Parents fill library to hear DOH talk on HPV vaccine

Parents fill library to hear DOH talk on HPV vaccine

Late afternoon Monday, Rhode Islanders from around the state gathered outside of the Cumberland Public Library to share their stories of protest against the HPV vaccine that's now mandated for incoming 7th-graders. Protesters expressed worry about the health effects and objected to making it a mandate.
While crowd protests outside against the state-mandated shots

CUMBERLAND - A largely contentious crowd of nearly 100 people greeted Dr. Nicole Alexander-Scott Monday night at the Cumberland Public Library as the Rhode Island Department of Health continued its regional workshops about the HPV vaccine required of all 7th-graders this September.

Recently appointed DOH director, Alexander-Scott is charged with implementing a controversial law adopted a year ago but just taking effect with the new school year.

She and a team of medical professionals were in the Community Room of the library to outline the vaccine's benefits and field questions.

And while the crowd was patient for the 30-minute slideshow, they had plenty of questions - and personal stories about sick children - that later blunted Alexander-Scott's message.

This anti-vaccine protest has erupted in recent weeks as schools began notifying parents about the need to produce proof that 7th-grade boys and girls have been vaccinated for the cancer-causing human papillomavirus.

Detractors talk about negative medical reactions to the vaccine, but are also bristling at the state for insisting on a vaccine for 12-year-olds that guards against a disease spread largely by sexual contact.

And while the focus by family doctors and schools has been on the mandate, much of Monday's session focused on the exemptions available to parents that many said haven't been well publicized.

Alexander-Scott is calling attention to the DOH website's online exemption form that allows a parent to cite a religious objection.

The department, she said, has been reaching out to schools and providers to remind them of this exemption.

Find it at www.health.ri.gov/immunization/about/hpv/ under "resources" at the bottom of the page.

A medical exemption form is available only through a health care provider.

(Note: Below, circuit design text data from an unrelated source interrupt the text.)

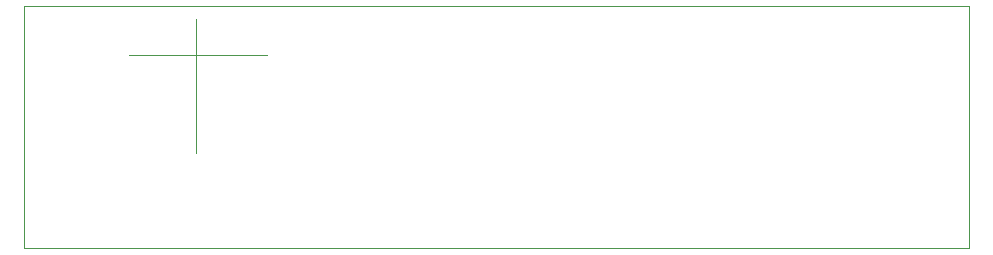
<source format=gbr>
%TF.GenerationSoftware,KiCad,Pcbnew,6.0.11+dfsg-1~bpo11+1*%
%TF.CreationDate,2023-04-14T13:04:02+02:00*%
%TF.ProjectId,IR-diode-general,49522d64-696f-4646-952d-67656e657261,rev?*%
%TF.SameCoordinates,Original*%
%TF.FileFunction,OtherDrawing,Comment*%
%FSLAX46Y46*%
G04 Gerber Fmt 4.6, Leading zero omitted, Abs format (unit mm)*
G04 Created by KiCad (PCBNEW 6.0.11+dfsg-1~bpo11+1) date 2023-04-14 13:04:02 commit 5e22265*
%MOMM*%
%LPD*%
G01*
G04 APERTURE LIST*
%TA.AperFunction,Profile*%
%ADD10C,0.100000*%
%TD*%
%ADD11C,0.120000*%
G04 APERTURE END LIST*
D10*
X85000000Y-40500000D02*
X165000000Y-40500000D01*
X165000000Y-40500000D02*
X165000000Y-61000000D01*
X165000000Y-61000000D02*
X85000000Y-61000000D01*
X85000000Y-61000000D02*
X85000000Y-40500000D01*
D11*
%TO.C,POT1*%
X93859600Y-44611800D02*
X105594400Y-44611800D01*
X99574600Y-41625400D02*
X99574600Y-52903000D01*
%TD*%
M02*

</source>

State law already requires a long list of immunizations for kids in public schools: hepatitis B, diphtheria, tetanus, pertussis, polio, measles, mumps, rubella, pneumococcal conjugate, Hib, and Varicella (chicken pox).

The new vaccine, said the medical professionals, is offering a long-term protection against certain warts and certain cancers, including cervical, by reducing the HPV virus in the population by some 68 percent among 13- to 19-year-olds.

It was adopted by the state, said Alexander-Scott, because Rhode Island has mandated school children receive every vaccine recommended by the federal Centers for Disease Control and Prevention, including those like tetanus, for example, that aren't spread within schools.

Three shots are required for full immunization and schools will be tracking all three, beginning with 7th-graders this year. Next year, they'll be looking for the second shot for 8th-graders and the following year, 9th-graders needing the third shot will be added.

Middle-schoolers are targeted because they're more responsive to vaccine and with the expectation of reaching them before they are sexually active, said Alexander-Scott.

The aim, the director said, "Is to prevent cancer for as many people as possible through vaccinations against HPV."

Currently, 27,000 cases of cancer caused by the HPV or human papillomavirus virus are diagnosed annually, she said. Some 4,000 women a year die of cervical cancer every year.

Gynecological oncology specialist Dr. Katina Robinson told the crowd that Rhode Island is leading the nation as one of the few places where it's mandated.

The vaccine was presented as "safe" and "effective" Monday night despite the stories parents presented to a crowd that loudly applauded everyone who stood to counter the professionals.

Side effects are mostly confined to soreness, slight fever, headache and, for some, fainting.

The DOH presentation was preceded by a rally of some 60 or more people outside of the library, most holding hand-lettered signs, objecting to the mandated vaccine and calling for its repeal.

Three doctors, Dr. Mark Brady, Dr. Stephen Petteruti and Dr. Christopher Black, were among those speaking out with the organization Rhode Islanders Against Mandated HPV Vaccine and the Rhode Island Center for Freedom & Prosperity.

Brady told the crowd that the DOH "cannot demonstrate a clear and present danger from the virus," adding the mandate "smacks of paternalism."

Black said he doesn't "want my patients, my children, or my friends' children to be part of an experiment."

He added, "Who is going to back us up when something goes terribly wrong?"

Petteruti said his own stepson suffered temporary blindness in one eye following a shot that has never been investigated, the doctor complained.

Lincoln mom Michelle Rennick was among the speakers who described as many as 10 different diseases striking her daughter following the third shot three years ago.